**ENTRIES SUPPLIED**.

*** Block opens ***

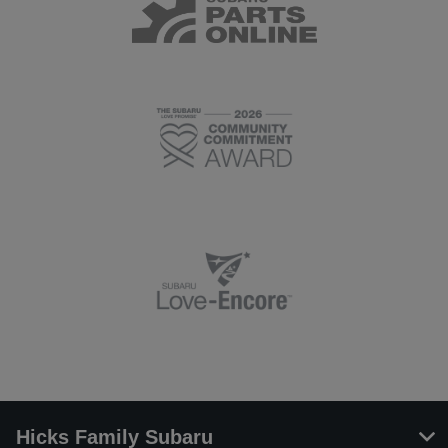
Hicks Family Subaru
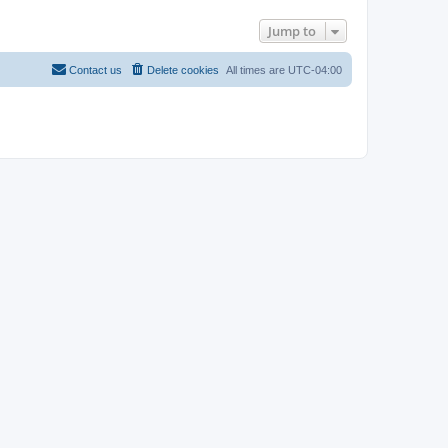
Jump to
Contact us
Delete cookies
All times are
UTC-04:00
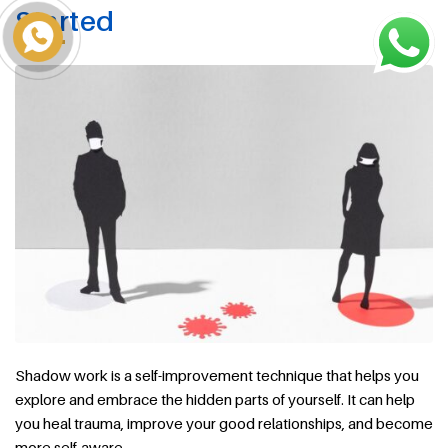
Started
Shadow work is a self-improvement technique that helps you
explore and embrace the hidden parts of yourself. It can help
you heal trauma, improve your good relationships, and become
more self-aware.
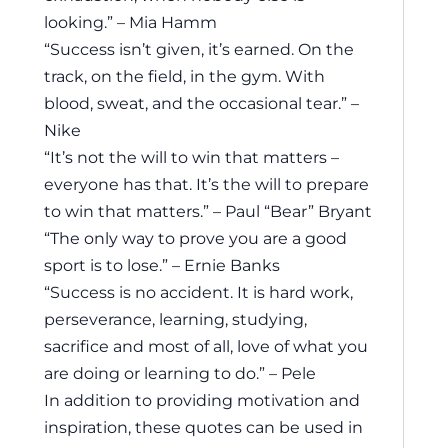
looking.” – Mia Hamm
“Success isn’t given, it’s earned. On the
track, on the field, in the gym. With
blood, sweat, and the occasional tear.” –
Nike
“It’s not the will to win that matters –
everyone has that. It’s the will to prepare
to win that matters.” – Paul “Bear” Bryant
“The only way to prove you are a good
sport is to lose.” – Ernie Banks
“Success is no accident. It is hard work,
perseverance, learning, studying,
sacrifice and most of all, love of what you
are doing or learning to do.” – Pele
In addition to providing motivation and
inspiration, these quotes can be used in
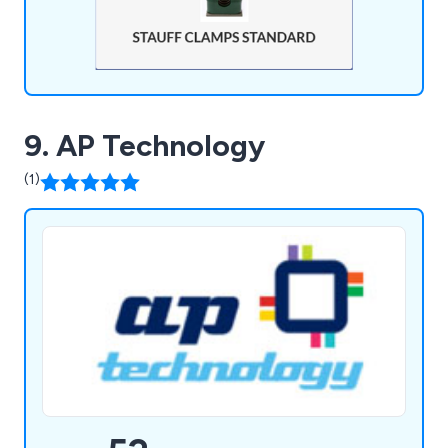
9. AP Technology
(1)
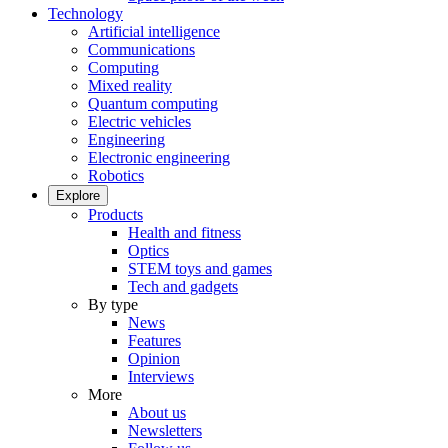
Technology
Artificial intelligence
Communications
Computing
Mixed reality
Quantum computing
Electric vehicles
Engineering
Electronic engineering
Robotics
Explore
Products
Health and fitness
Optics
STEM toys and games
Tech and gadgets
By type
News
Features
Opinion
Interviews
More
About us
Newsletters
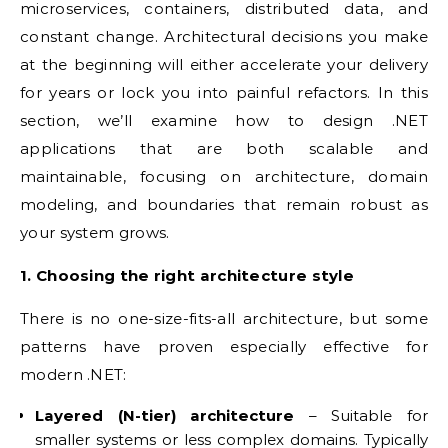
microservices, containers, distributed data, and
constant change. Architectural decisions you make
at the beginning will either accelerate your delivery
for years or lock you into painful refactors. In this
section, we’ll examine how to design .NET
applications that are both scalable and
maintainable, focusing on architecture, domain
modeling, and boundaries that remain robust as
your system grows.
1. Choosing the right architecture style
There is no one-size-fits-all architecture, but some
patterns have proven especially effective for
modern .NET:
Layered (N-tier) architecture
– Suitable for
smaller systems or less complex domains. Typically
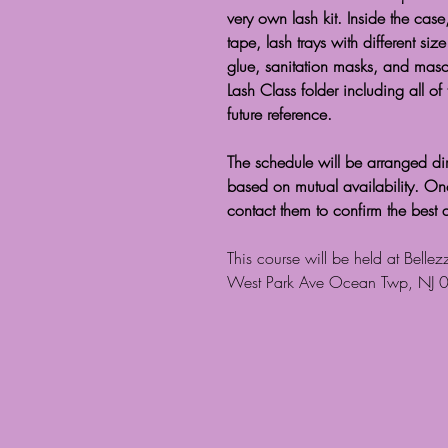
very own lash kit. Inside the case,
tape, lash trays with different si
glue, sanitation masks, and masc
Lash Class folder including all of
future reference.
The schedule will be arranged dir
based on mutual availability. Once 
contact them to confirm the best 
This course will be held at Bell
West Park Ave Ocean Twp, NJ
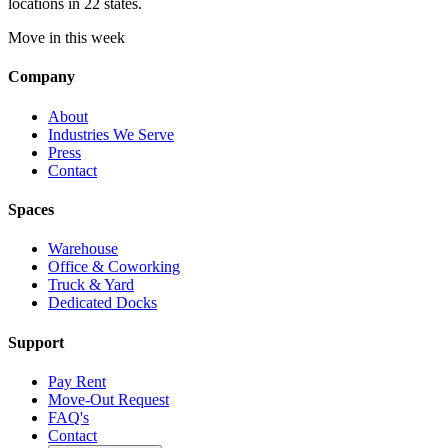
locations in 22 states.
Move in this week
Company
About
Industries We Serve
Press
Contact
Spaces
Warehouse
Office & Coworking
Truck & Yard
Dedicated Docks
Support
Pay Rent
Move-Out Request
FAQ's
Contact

*** Block closes ***

**EXERCISE REQUIREMENTS**. Exact repeat, pictures omitted: give every line from the top of the records down to and including the line with "In addition to providing motivation and".

**OUTPUT OF THE TASK**.
Hicks Family Subaru
Jump to
Contact us
Delete cookies
All times are
UTC-04:00
Started
Shadow work is a self-improvement technique that helps you
explore and embrace the hidden parts of yourself. It can help
you heal trauma, improve your good relationships, and become
more self-aware.
looking.” – Mia Hamm
“Success isn’t given, it’s earned. On the
track, on the field, in the gym. With
blood, sweat, and the occasional tear.” –
Nike
“It’s not the will to win that matters –
everyone has that. It’s the will to prepare
to win that matters.” – Paul “Bear” Bryant
“The only way to prove you are a good
sport is to lose.” – Ernie Banks
“Success is no accident. It is hard work,
perseverance, learning, studying,
sacrifice and most of all, love of what you
are doing or learning to do.” – Pele
In addition to providing motivation and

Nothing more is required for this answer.